═══ DATASET EXCERPTS

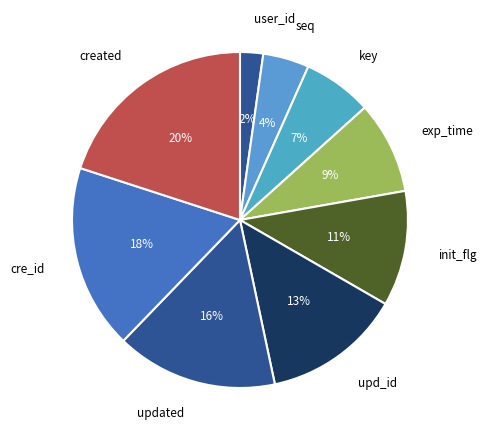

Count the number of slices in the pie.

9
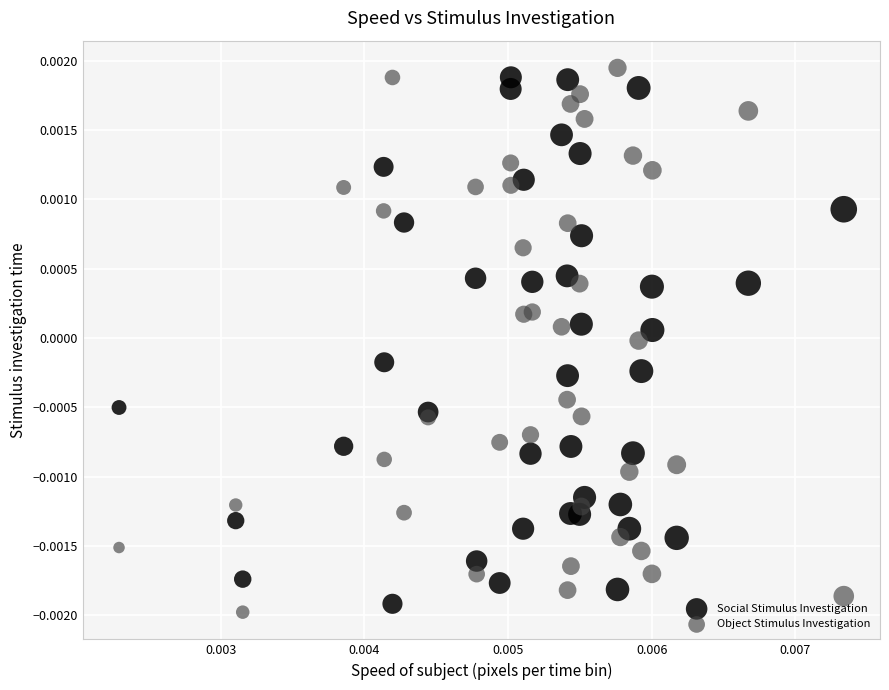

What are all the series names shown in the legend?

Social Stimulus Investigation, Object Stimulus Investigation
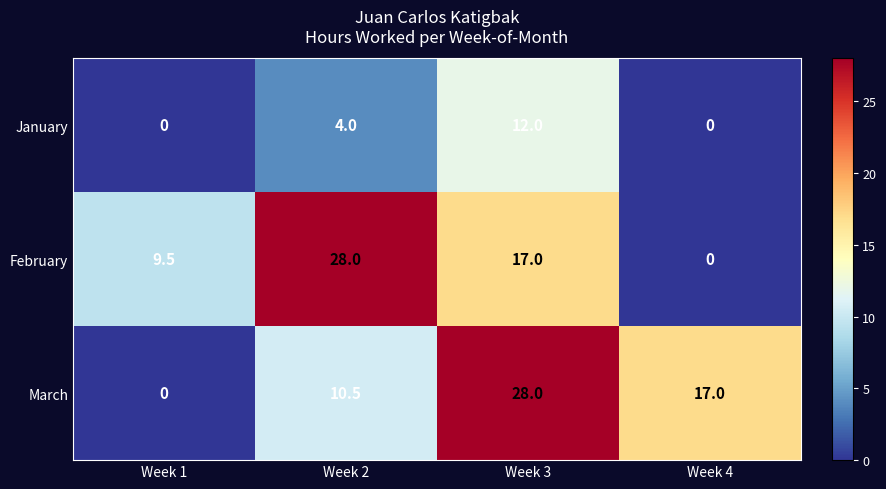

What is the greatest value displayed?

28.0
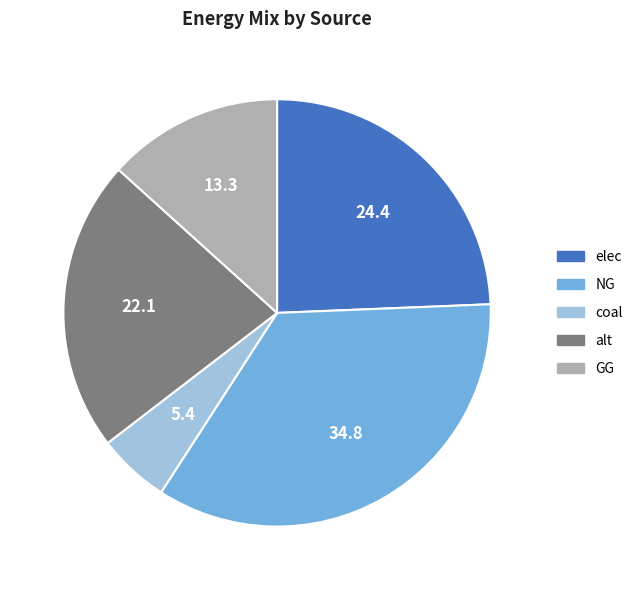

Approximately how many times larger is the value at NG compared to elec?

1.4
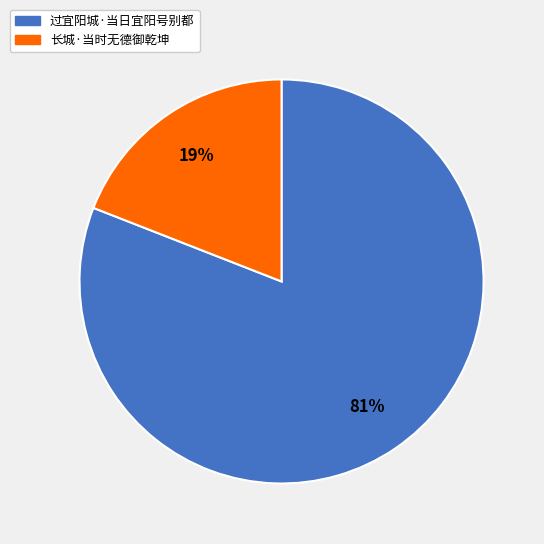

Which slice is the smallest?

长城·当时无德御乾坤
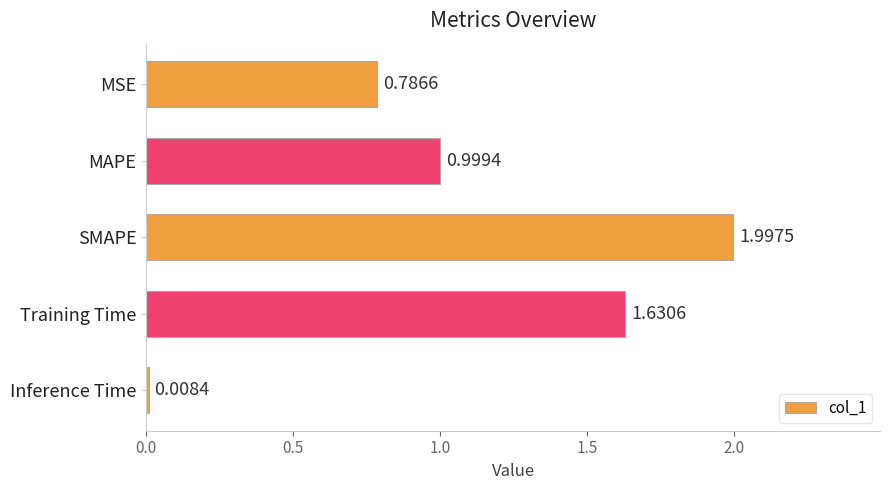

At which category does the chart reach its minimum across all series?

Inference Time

══════
═══ DATASET EXCERPTS

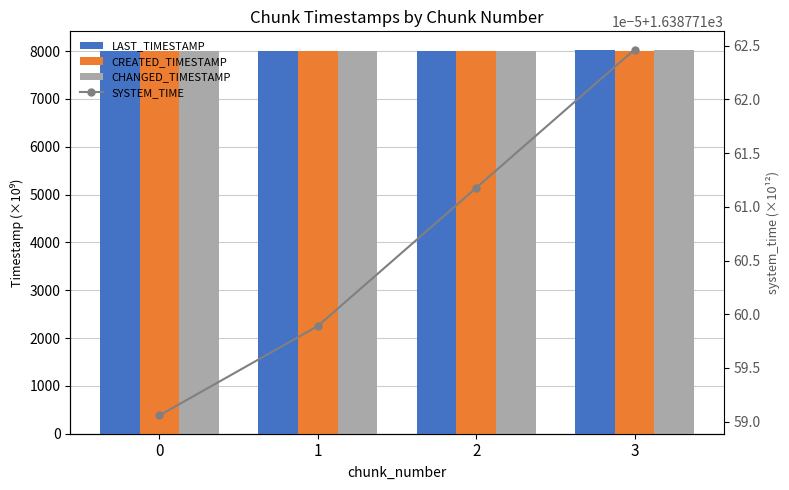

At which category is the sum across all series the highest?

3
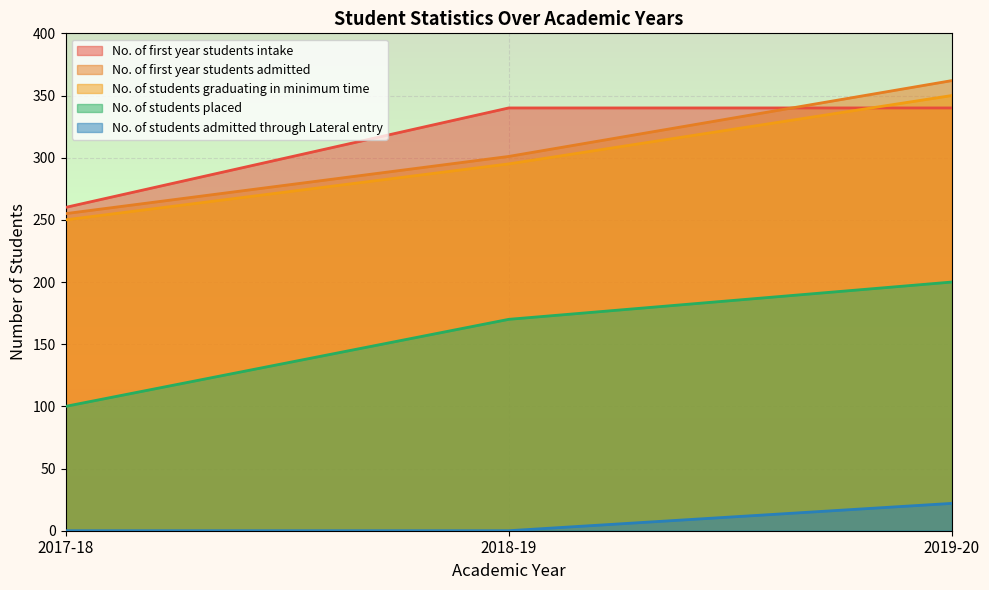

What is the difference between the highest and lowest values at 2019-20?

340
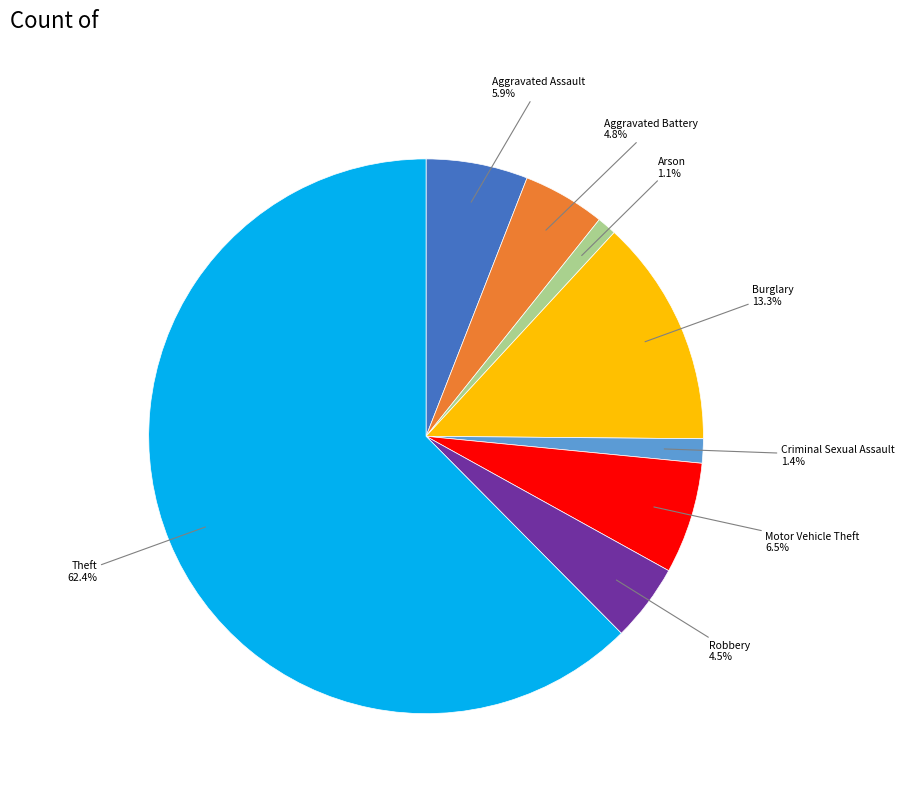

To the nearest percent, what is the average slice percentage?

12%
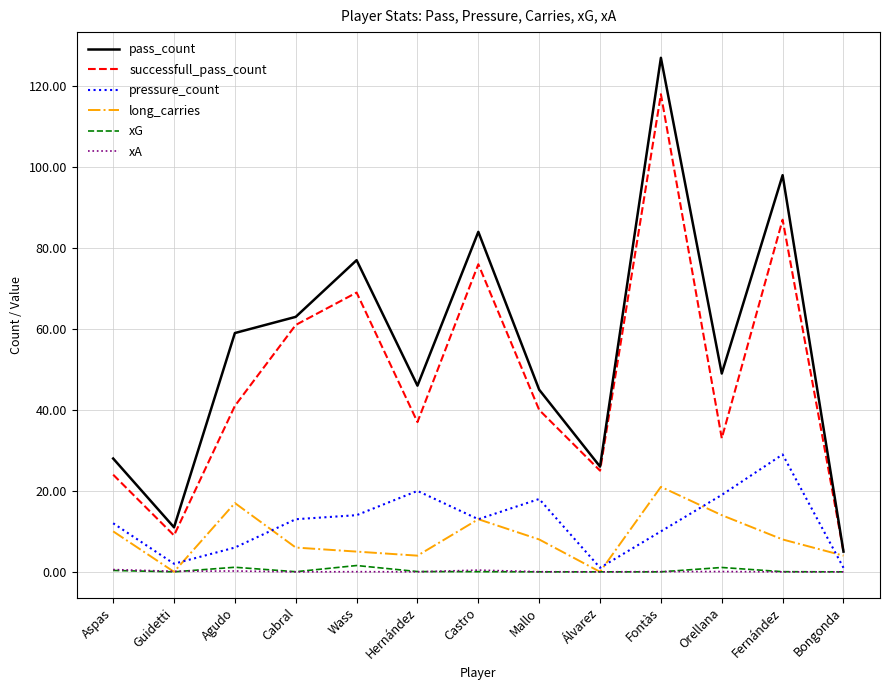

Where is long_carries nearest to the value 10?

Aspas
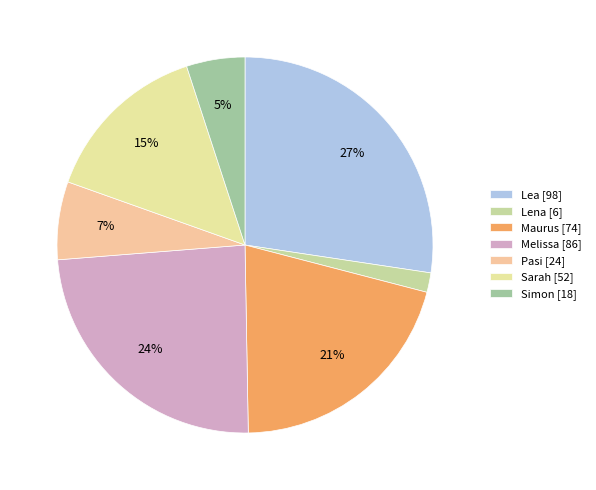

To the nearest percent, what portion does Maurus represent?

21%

══════

# TRY IT
Repeat the material from the line with "Count the number of slices in the pie." to the line with "At which category does", leaving out the pictures.

# EXERCISE OUTPUT
Count the number of slices in the pie.

9

What are all the series names shown in the legend?

Social Stimulus Investigation, Object Stimulus Investigation

What is the greatest value displayed?

28.0

Approximately how many times larger is the value at NG compared to elec?

1.4

Which slice is the smallest?

长城·当时无德御乾坤

At which category does the chart reach its minimum across all series?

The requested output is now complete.